◆ INSTRUCTIONS FOR THE TASK:
Return each of the entries below precisely, with no pictures in the result.

Before-and-after object listings:
--- START ---

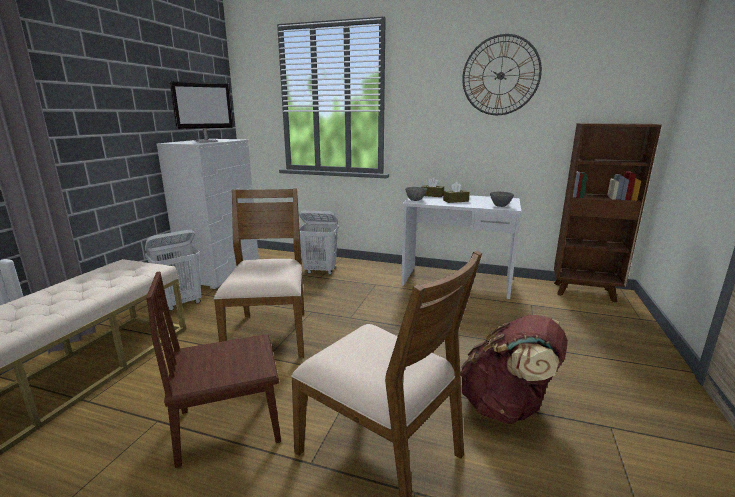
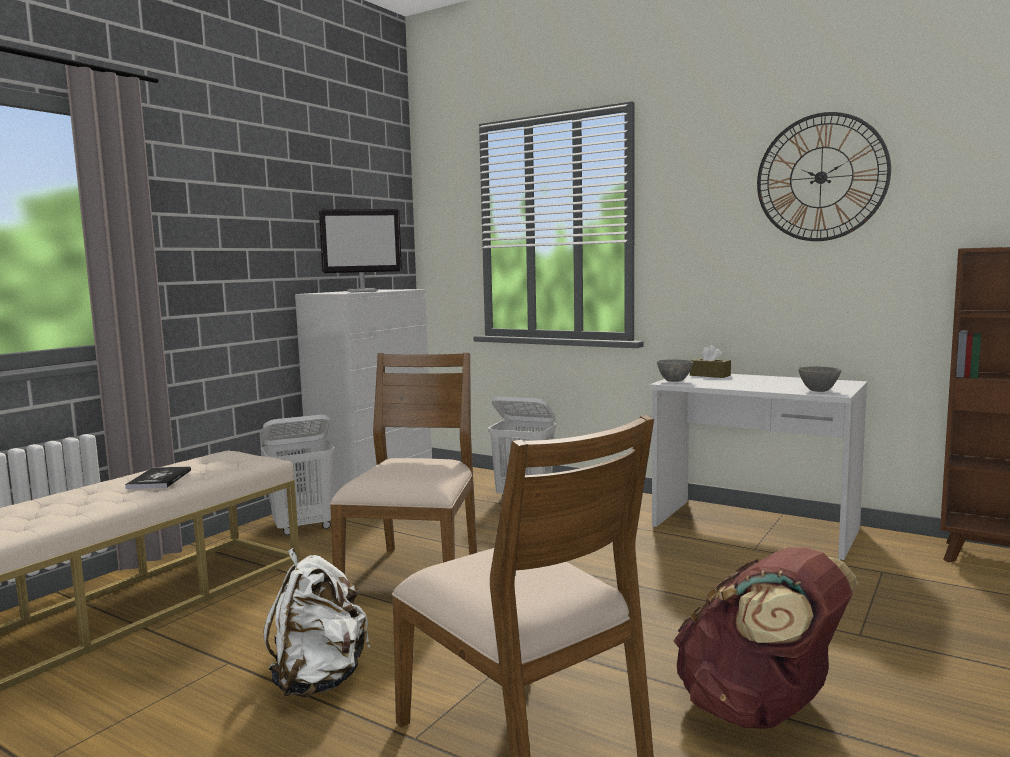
camera: 15 degrees right, 10 degrees down
brown chair [146,271,281,468] -> white backpack [263,548,370,698]
brown tissue box [443,182,469,203] -> none
none -> book [125,466,191,489]

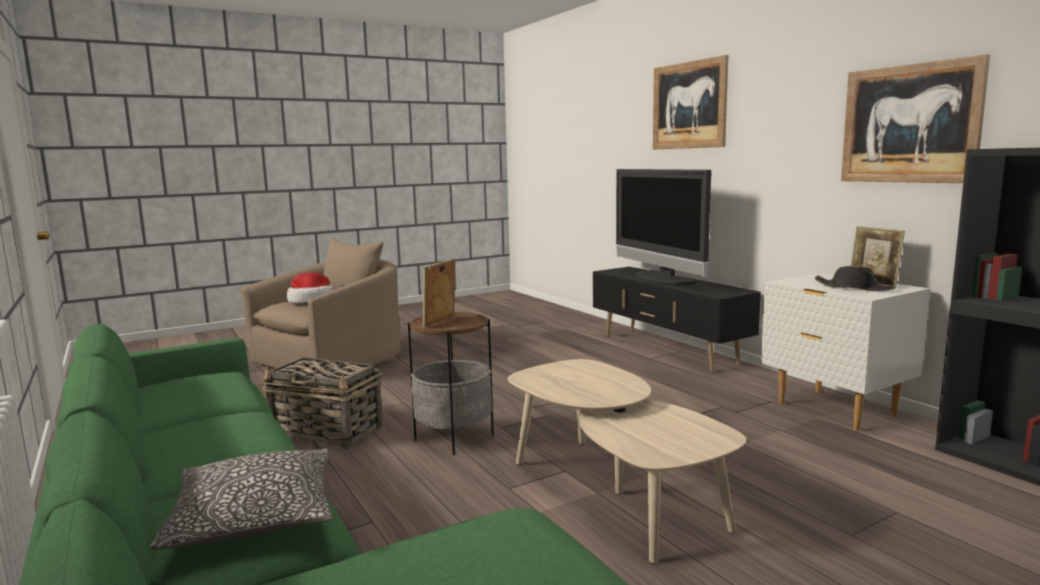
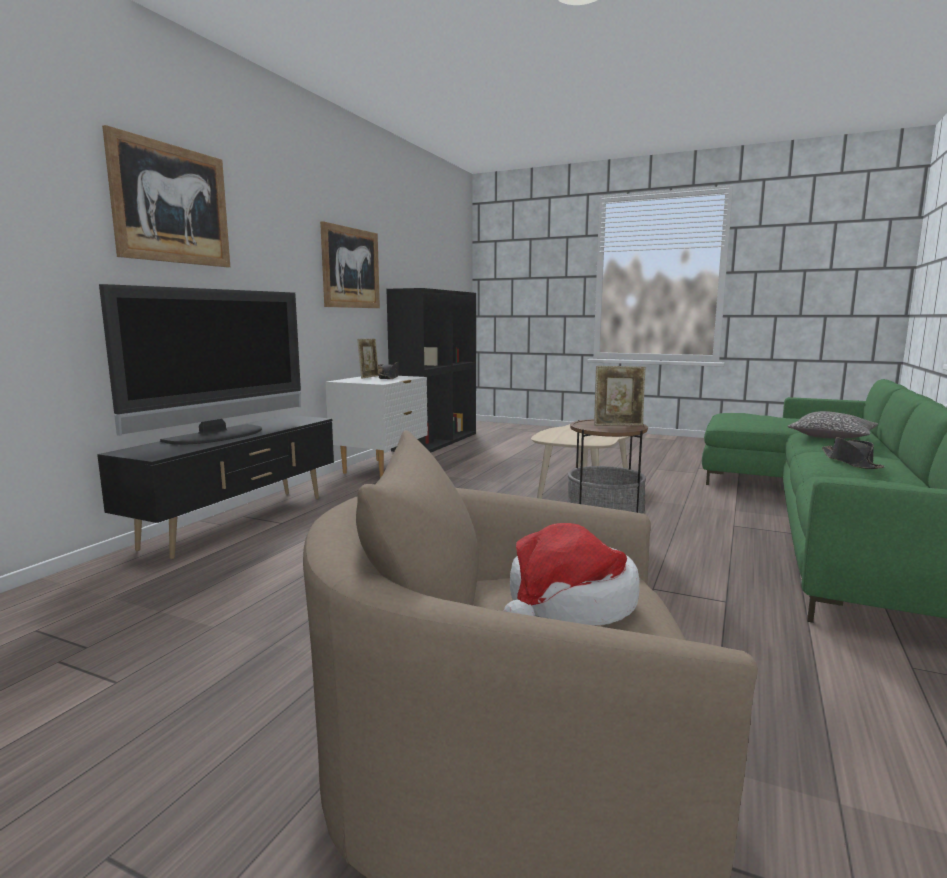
camera: 125 degrees left, 0 degrees up
basket [261,357,383,449] -> none
none -> black hat [822,437,884,469]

--- END ---

◆ ANSWER BOX:
camera: 15 degrees right, 10 degrees down
brown chair [146,271,281,468] -> white backpack [263,548,370,698]
brown tissue box [443,182,469,203] -> none
none -> book [125,466,191,489]

camera: 125 degrees left, 0 degrees up
basket [261,357,383,449] -> none
none -> black hat [822,437,884,469]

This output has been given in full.